The paper tackles the problem of accelerating fixed-point iterations like gradient descent by combining Anderson acceleration with Chebyshev polynomials, achieving an optimal convergence rate of O(√κ ln(1/ε)) for quadratic functions, which improves upon the previous O(κ ln(1/ε) result, and demonstrates faster convergence in experiments compared to methods like vanilla gradient descent and Nesterov's accelerated gradient descent.
Anderson acceleration (or Anderson mixing) is an efficient acceleration method for fixed point iterations $x_{t+1}=G(x_t)$, e.g., gradient descent can be viewed as iteratively applying the operation $G(x) \triangleq x-α\nabla f(x)$. It is known that Anderson acceleration is quite efficient in practice and can be viewed as an extension of Krylov subspace methods for nonlinear problems.
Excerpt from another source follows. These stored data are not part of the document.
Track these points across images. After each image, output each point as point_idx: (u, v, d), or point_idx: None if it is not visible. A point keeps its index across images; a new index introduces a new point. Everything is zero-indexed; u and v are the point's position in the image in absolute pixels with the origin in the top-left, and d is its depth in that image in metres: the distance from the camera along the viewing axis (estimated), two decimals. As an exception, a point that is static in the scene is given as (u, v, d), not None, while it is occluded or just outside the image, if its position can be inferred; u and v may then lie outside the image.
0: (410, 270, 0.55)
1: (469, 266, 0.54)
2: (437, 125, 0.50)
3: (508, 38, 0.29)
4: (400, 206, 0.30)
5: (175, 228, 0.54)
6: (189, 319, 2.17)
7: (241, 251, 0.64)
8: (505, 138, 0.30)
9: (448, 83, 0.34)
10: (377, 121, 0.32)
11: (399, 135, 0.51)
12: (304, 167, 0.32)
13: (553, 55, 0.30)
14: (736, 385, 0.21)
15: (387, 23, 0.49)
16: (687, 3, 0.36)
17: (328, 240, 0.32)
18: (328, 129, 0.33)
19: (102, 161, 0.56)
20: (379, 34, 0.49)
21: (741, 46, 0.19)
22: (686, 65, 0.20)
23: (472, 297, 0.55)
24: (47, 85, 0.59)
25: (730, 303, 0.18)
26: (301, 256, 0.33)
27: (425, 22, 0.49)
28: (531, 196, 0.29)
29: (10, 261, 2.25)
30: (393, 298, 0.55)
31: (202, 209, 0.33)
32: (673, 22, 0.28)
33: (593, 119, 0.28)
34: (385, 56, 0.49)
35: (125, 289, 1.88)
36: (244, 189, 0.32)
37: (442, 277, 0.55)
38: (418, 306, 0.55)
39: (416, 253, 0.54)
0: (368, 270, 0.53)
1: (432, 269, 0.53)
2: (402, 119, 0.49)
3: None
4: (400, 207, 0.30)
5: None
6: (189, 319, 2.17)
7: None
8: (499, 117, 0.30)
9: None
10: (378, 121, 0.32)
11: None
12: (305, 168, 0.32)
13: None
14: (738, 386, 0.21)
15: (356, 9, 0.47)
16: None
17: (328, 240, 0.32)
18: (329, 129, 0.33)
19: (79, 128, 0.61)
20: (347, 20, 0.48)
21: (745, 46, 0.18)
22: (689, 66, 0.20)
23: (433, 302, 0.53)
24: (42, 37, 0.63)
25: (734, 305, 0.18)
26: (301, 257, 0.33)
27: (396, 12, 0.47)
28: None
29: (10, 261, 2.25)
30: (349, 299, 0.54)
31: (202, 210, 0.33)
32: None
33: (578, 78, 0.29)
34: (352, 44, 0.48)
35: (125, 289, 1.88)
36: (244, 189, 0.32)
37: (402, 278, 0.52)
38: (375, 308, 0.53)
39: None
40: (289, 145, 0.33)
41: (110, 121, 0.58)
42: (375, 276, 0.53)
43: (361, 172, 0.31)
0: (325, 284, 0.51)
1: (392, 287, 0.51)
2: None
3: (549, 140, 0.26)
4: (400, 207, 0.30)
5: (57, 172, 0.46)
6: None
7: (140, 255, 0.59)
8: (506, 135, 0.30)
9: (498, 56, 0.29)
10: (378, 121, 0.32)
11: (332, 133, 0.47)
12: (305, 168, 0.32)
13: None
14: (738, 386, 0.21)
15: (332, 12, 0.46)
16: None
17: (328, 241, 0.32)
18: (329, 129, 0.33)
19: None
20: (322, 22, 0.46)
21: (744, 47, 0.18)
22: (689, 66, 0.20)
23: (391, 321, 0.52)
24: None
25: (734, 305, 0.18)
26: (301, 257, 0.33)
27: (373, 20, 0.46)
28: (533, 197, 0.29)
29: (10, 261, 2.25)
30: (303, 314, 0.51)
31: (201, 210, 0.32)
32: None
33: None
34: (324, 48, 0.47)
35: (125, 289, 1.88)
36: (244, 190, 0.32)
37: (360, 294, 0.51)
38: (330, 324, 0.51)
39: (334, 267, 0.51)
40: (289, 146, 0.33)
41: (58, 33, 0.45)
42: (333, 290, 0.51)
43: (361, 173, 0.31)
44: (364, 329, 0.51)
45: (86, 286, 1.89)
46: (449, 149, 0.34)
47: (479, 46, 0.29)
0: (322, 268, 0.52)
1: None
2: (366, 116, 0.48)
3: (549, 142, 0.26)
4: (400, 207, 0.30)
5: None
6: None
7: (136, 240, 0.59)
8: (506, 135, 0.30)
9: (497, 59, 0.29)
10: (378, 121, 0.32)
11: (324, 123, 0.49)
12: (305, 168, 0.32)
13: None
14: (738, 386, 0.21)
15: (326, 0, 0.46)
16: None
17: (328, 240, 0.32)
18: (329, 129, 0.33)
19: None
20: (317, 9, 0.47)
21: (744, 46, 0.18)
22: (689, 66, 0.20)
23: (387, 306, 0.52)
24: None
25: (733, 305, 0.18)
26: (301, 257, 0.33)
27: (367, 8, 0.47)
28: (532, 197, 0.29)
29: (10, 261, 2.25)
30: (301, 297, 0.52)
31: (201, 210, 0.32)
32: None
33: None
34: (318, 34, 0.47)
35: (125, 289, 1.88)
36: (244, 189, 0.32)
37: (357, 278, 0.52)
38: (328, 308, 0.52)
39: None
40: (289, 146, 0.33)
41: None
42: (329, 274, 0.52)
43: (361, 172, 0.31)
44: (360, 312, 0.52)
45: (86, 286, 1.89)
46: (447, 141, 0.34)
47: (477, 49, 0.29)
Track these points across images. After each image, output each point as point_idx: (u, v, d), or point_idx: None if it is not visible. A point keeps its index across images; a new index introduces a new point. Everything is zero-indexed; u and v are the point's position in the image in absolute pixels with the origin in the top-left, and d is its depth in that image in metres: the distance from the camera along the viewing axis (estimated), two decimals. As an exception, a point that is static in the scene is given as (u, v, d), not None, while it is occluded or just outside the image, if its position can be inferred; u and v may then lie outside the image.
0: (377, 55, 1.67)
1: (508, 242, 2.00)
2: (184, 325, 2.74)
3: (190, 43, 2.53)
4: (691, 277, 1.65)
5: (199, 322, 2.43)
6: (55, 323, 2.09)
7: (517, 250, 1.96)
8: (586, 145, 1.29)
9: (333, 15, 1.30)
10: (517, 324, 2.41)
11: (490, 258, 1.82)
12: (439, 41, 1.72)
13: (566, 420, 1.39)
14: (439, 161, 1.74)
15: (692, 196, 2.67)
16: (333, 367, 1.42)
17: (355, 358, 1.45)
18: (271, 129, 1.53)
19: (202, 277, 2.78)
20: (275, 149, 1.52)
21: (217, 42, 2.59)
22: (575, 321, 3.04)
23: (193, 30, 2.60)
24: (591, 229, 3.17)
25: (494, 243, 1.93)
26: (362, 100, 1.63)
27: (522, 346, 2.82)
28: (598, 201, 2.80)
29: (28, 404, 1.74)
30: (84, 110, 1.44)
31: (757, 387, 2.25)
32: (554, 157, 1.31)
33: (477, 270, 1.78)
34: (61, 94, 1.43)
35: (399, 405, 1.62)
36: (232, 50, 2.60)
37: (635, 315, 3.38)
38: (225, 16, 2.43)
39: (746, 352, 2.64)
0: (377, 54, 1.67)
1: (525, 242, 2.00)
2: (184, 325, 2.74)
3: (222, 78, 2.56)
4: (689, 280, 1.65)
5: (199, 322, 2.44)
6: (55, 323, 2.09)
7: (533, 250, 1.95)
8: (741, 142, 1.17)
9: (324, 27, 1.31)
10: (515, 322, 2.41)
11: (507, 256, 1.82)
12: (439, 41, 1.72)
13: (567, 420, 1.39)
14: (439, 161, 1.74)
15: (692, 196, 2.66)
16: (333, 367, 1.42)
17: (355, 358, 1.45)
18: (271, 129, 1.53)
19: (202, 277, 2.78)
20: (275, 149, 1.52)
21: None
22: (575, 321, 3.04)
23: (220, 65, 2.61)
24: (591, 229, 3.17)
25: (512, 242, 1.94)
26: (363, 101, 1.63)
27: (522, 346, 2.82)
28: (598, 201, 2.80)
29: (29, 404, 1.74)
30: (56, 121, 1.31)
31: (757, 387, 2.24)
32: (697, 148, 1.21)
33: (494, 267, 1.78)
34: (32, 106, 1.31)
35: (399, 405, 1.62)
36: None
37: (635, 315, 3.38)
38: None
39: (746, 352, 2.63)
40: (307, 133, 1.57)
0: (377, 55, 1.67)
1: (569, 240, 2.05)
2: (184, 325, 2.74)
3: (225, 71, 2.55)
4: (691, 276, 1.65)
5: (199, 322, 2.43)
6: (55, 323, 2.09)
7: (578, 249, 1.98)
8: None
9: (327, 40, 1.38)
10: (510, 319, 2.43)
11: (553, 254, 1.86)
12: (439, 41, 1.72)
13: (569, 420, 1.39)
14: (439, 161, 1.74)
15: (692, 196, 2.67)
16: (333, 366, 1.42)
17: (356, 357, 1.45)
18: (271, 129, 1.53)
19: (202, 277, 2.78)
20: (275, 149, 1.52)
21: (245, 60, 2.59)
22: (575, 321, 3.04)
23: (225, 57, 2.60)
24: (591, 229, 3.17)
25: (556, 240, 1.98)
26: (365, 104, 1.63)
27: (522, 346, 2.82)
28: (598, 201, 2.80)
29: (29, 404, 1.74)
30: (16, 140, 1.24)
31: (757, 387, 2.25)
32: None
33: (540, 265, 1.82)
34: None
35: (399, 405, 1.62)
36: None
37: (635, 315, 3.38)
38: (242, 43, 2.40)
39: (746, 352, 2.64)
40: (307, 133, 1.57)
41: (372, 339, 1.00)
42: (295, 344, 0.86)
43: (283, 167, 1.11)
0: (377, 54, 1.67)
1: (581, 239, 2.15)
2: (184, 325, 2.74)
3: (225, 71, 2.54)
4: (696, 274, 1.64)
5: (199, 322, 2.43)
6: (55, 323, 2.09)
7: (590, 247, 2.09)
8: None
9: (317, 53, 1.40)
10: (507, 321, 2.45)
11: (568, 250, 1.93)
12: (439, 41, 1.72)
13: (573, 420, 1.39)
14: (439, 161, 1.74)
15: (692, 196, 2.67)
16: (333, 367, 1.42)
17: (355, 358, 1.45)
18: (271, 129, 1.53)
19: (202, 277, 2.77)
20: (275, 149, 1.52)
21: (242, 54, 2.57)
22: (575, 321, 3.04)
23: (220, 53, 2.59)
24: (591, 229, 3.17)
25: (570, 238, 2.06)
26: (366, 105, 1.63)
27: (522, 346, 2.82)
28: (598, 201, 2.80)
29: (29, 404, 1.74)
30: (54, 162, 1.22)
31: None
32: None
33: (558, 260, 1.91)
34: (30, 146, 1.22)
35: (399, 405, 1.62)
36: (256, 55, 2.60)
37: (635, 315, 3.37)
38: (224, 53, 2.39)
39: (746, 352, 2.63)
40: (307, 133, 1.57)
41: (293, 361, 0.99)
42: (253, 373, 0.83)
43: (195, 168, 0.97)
In this paper, we show that Anderson acceleration with Chebyshev polynomial can achieve the optimal convergence rate $O(\sqrtκ\ln\frac{1}ε)$, which improves the previous result $O(κ\ln\frac{1}ε)$ provided by (Toth and Kelley, 2015) for quadratic functions. Moreover, we provide a convergence analysis for minimizing general nonlinear problems. Besides, if the hyperparameters (e.g., the Lipschitz smooth parameter $L$) are not available, we propose a guessing algorithm for guessing them dynamically and also prove a similar convergence rate. Finally, the experimental results demonstrate that the proposed Anderson-Chebyshev acceleration method converges significantly faster than other algorithms, e.g., vanilla gradient descent (GD), Nesterov's Accelerated GD. Also, these algorithms combined with the proposed guessing algorithm (guessing the hyperparameters dynamically) achieve much better performance.